Drug users who visit Insite are an astounding 33 per cent more likely
to enlist in a detoxification program. Indeed, Insite has added a
second facility, called Onsite, that capitalizes on this success by
allowing drug users to immediately access detox and drug treatment
services on demand.

Sadly, the Harper government remains ideologically opposed to Insite.
It is unclear if the federal government possesses the legal authority
to close the site but there is significant concern it will attempt to
do so within six months.

The Conservatives should be looking to scale Insite nationally, not
contemplating its closing. A national network of injection sites
could dramatically reduce heroin use in Canada by channelling more
drug users into drug treatment programs. Diminishing the demand for
heroin would in turn devalue the poppies from which it is derived.
Changing this economic equation is both safer and more effective than
fumigation if the goal is shifting Afghan production from poppies to
legal crops. Admittedly, Canada's share of the global consumption of
heroin is relatively small, but our success could provide a powerful
and effective example to the international community.

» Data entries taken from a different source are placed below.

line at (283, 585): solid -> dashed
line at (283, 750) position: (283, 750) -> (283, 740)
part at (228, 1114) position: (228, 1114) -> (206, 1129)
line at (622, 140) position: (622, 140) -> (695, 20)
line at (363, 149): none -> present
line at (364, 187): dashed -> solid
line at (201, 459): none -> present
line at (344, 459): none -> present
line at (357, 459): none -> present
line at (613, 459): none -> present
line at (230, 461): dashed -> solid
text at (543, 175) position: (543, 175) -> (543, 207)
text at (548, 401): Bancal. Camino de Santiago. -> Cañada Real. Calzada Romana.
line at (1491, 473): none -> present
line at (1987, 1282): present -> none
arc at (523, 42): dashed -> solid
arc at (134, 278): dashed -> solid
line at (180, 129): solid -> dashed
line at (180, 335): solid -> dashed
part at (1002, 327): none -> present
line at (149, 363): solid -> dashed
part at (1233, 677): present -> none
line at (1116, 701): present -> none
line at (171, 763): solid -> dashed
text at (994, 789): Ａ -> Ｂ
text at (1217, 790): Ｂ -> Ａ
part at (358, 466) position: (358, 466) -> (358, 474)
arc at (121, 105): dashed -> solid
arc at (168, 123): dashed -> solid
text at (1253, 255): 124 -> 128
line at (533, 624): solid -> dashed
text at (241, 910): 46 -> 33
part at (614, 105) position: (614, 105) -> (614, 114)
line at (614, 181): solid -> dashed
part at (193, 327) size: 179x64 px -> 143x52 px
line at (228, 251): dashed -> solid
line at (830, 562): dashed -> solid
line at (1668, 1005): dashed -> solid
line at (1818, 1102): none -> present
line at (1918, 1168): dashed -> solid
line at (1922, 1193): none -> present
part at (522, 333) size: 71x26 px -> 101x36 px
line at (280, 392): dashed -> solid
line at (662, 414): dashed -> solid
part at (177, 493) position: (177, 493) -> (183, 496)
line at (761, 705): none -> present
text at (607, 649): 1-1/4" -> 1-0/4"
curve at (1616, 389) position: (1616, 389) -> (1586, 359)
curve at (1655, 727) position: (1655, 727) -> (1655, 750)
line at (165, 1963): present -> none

To many Canadians, Afghanistan is a world away. But the lives of drug
users outside Vancouver's Carnegie Centre and those of our soldiers
in Kandahar are bound together - linked by the international opium
trade. What we do in Afghanistan shapes events in Vancouver's
Downtown Eastside, and vice versa. Canada's soldiers, drug users and
ordinary citizens deserve a government that recognizes this reality.